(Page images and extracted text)
=== Section Start ===
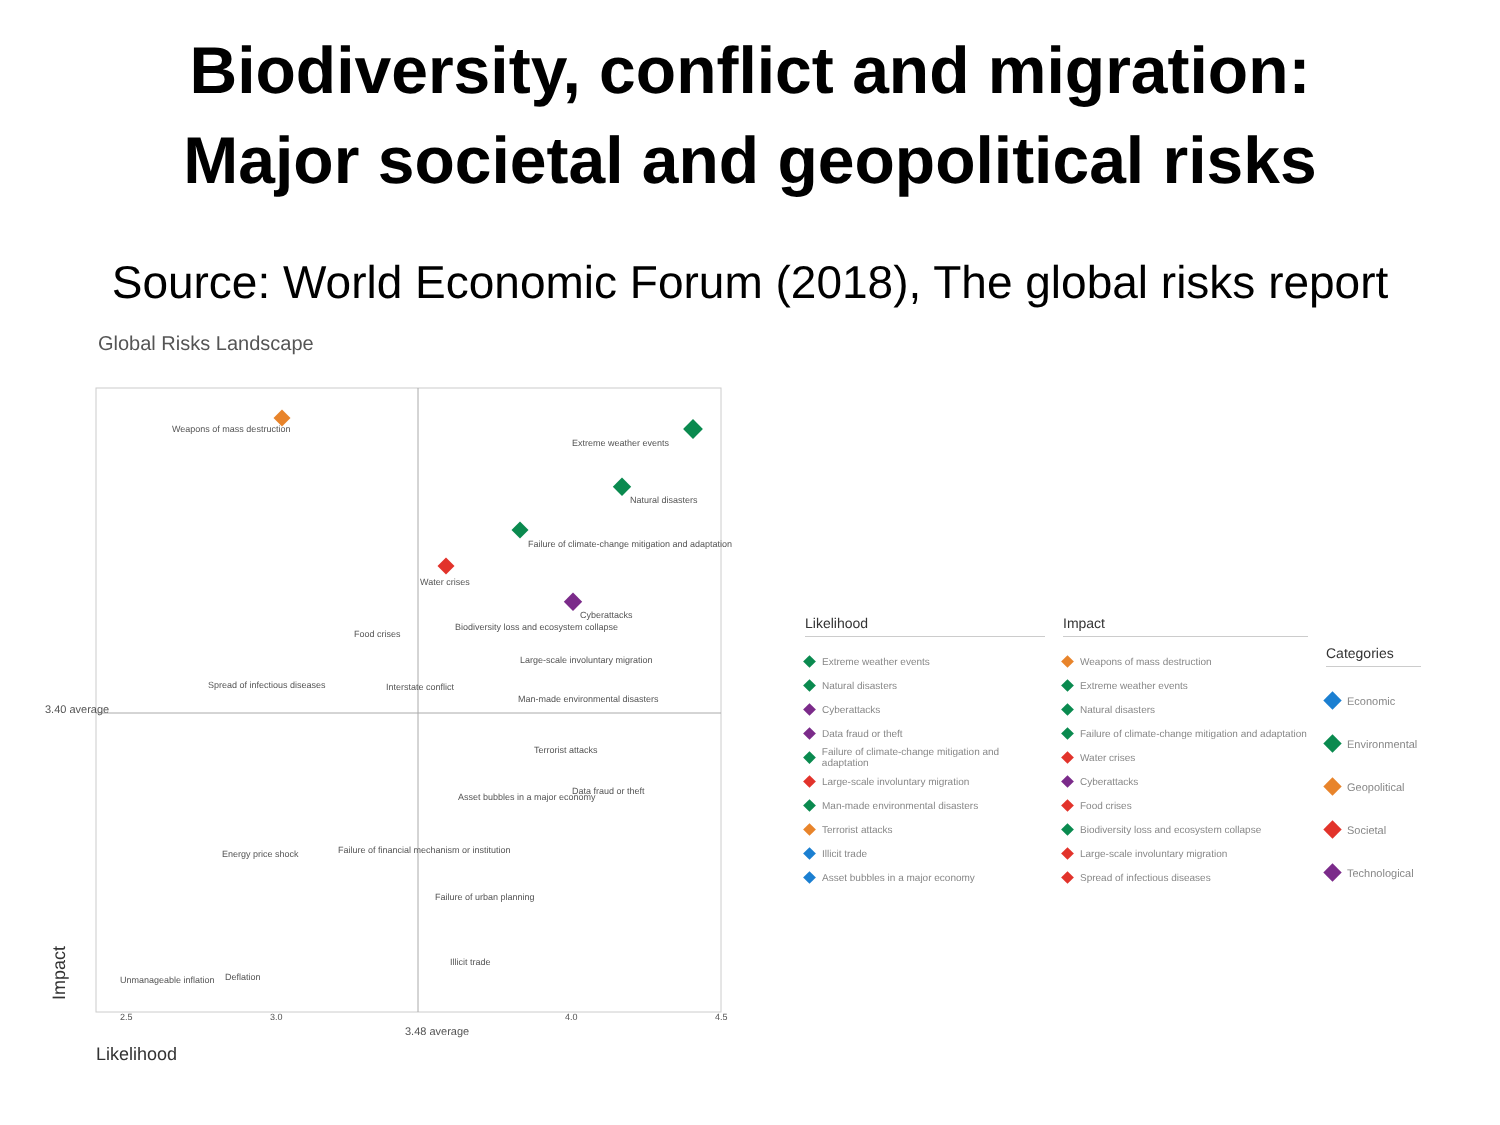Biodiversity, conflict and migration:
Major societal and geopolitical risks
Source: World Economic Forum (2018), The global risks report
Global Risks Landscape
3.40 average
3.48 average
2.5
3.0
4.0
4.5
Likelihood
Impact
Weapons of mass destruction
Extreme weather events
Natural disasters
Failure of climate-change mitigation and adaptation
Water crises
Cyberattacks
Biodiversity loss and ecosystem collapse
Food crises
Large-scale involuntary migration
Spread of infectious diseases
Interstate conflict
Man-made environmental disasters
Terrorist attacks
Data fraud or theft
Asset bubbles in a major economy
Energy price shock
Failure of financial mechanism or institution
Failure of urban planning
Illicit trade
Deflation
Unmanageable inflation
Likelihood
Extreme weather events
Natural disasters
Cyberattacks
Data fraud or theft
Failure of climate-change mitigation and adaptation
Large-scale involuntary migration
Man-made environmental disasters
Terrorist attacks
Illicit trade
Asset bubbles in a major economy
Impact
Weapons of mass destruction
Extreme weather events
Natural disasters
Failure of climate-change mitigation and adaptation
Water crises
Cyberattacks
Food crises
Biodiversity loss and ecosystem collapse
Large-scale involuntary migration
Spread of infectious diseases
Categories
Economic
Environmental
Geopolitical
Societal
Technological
=== Section End ===
◆ EXERCISE OBJECTIVE ◆
The records, exactly as written but without images, should be returned.

◆ EXERCISE RESULT ◆
Biodiversity, conflict and migration:
Major societal and geopolitical risks
Source: World Economic Forum (2018), The global risks report
Global Risks Landscape
3.40 average
3.48 average
2.5
3.0
4.0
4.5
Likelihood
Impact
Weapons of mass destruction
Extreme weather events
Natural disasters
Failure of climate-change mitigation and adaptation
Water crises
Cyberattacks
Biodiversity loss and ecosystem collapse
Food crises
Large-scale involuntary migration
Spread of infectious diseases
Interstate conflict
Man-made environmental disasters
Terrorist attacks
Data fraud or theft
Asset bubbles in a major economy
Energy price shock
Failure of financial mechanism or institution
Failure of urban planning
Illicit trade
Deflation
Unmanageable inflation
Likelihood
Extreme weather events
Natural disasters
Cyberattacks
Data fraud or theft
Failure of climate-change mitigation and adaptation
Large-scale involuntary migration
Man-made environmental disasters
Terrorist attacks
Illicit trade
Asset bubbles in a major economy
Impact
Weapons of mass destruction
Extreme weather events
Natural disasters
Failure of climate-change mitigation and adaptation
Water crises
Cyberattacks
Food crises
Biodiversity loss and ecosystem collapse
Large-scale involuntary migration
Spread of infectious diseases
Categories
Economic
Environmental
Geopolitical
Societal
Technological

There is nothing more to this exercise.